#### WORK ITEM
Please return every line of the material verbatim and skip any images.

#### MATERIAL PROVIDED
_____

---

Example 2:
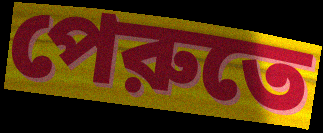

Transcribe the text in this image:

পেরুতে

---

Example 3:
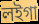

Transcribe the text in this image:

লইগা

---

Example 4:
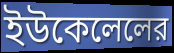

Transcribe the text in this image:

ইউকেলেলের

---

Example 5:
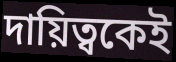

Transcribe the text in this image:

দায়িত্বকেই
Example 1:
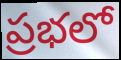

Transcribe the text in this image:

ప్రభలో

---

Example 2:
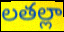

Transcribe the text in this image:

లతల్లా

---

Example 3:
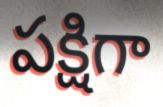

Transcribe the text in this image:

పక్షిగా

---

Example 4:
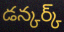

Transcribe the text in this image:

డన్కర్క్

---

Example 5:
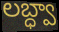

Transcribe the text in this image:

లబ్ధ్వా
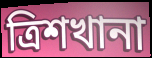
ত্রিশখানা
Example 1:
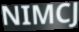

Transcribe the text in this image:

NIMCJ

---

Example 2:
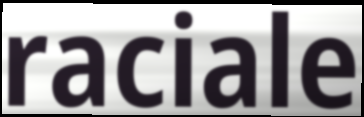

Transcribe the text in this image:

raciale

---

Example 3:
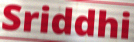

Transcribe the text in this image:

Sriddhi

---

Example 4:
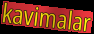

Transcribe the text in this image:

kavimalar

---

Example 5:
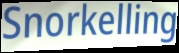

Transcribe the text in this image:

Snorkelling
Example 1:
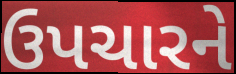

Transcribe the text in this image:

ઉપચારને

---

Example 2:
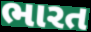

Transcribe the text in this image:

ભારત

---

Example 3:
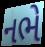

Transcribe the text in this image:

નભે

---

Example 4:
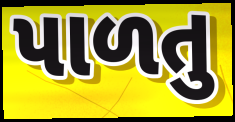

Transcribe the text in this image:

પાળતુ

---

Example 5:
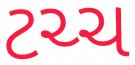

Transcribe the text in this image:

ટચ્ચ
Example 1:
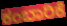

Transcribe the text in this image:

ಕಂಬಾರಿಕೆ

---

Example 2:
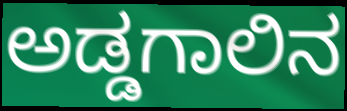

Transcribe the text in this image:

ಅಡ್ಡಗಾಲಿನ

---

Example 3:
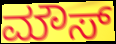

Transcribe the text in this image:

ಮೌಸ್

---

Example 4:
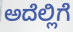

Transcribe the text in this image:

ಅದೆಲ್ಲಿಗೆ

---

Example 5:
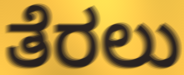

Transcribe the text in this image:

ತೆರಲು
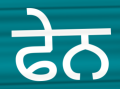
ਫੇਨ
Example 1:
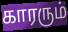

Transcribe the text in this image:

_____

#### YOUR RESPONSE
---

Example 2:

Transcribe the text in this image:

পেরুতে

---

Example 3:

Transcribe the text in this image:

লইগা

---

Example 4:

Transcribe the text in this image:

ইউকেলেলের

---

Example 5:

Transcribe the text in this image:

দায়িত্বকেই
Example 1:

Transcribe the text in this image:

ప్రభలో

---

Example 2:

Transcribe the text in this image:

లతల్లా

---

Example 3:

Transcribe the text in this image:

పక్షిగా

---

Example 4:

Transcribe the text in this image:

డన్కర్క్

---

Example 5:

Transcribe the text in this image:

లబ్ధ్వా
ত্রিশখানা
Example 1:

Transcribe the text in this image:

NIMCJ

---

Example 2:

Transcribe the text in this image:

raciale

---

Example 3:

Transcribe the text in this image:

Sriddhi

---

Example 4:

Transcribe the text in this image:

kavimalar

---

Example 5:

Transcribe the text in this image:

Snorkelling
Example 1:

Transcribe the text in this image:

ઉપચારને

---

Example 2:

Transcribe the text in this image:

ભારત

---

Example 3:

Transcribe the text in this image:

નભે

---

Example 4:

Transcribe the text in this image:

પાળતુ

---

Example 5:

Transcribe the text in this image:

ટચ્ચ
Example 1:

Transcribe the text in this image:

ಕಂಬಾರಿಕೆ

---

Example 2:

Transcribe the text in this image:

ಅಡ್ಡಗಾಲಿನ

---

Example 3:

Transcribe the text in this image:

ಮೌಸ್

---

Example 4:

Transcribe the text in this image:

ಅದೆಲ್ಲಿಗೆ

---

Example 5:

Transcribe the text in this image:

ತೆರಲು
ਫੇਨ
Example 1:

Transcribe the text in this image:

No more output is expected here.